Verbatim copy, images omitted: return the full listing.

SUPPLIED INFORMATION ::
________

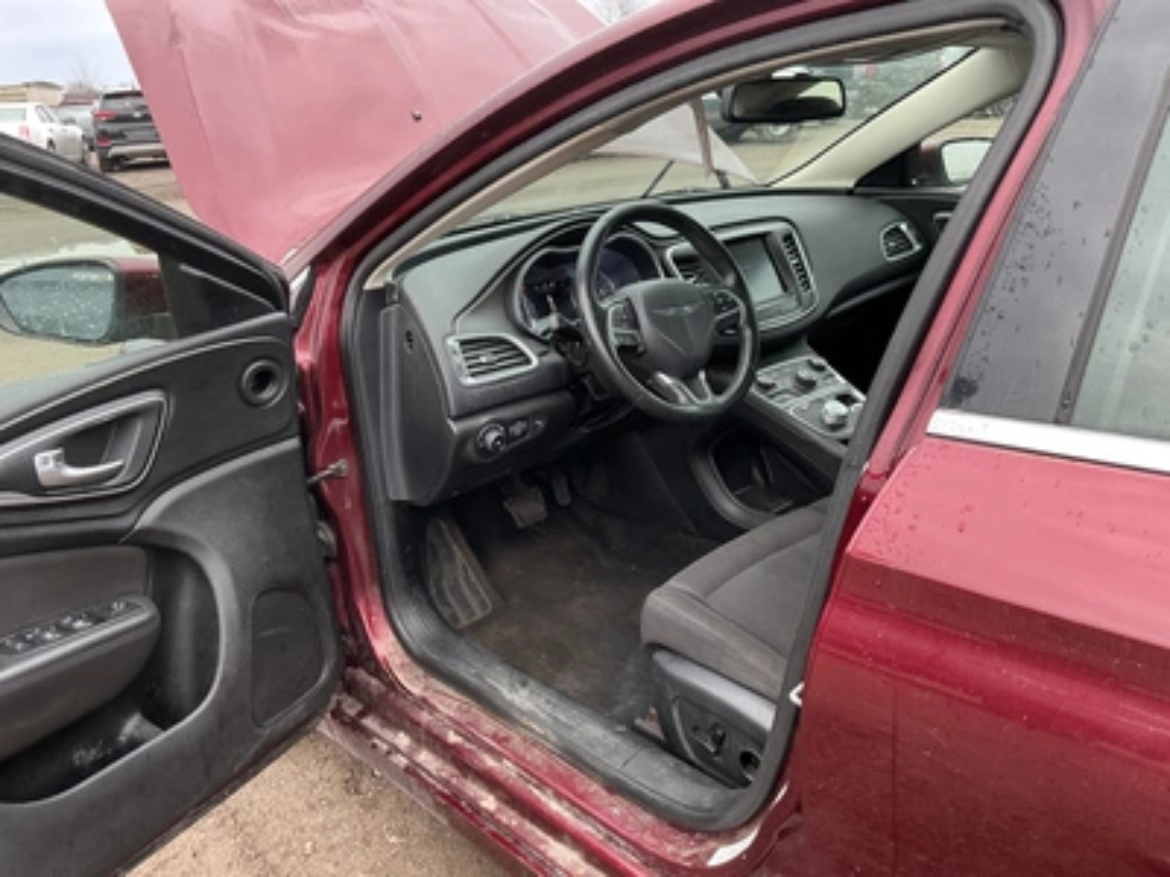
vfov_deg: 49.7
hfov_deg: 63.4
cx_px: 585
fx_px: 946
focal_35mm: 28
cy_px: 438
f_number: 1.8
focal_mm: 3
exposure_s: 1/122
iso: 40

________

SOLUTION TO THIS EXERCISE ::
vfov_deg: 49.7
hfov_deg: 63.4
cx_px: 585
fx_px: 946
focal_35mm: 28
cy_px: 438
f_number: 1.8
focal_mm: 3
exposure_s: 1/122
iso: 40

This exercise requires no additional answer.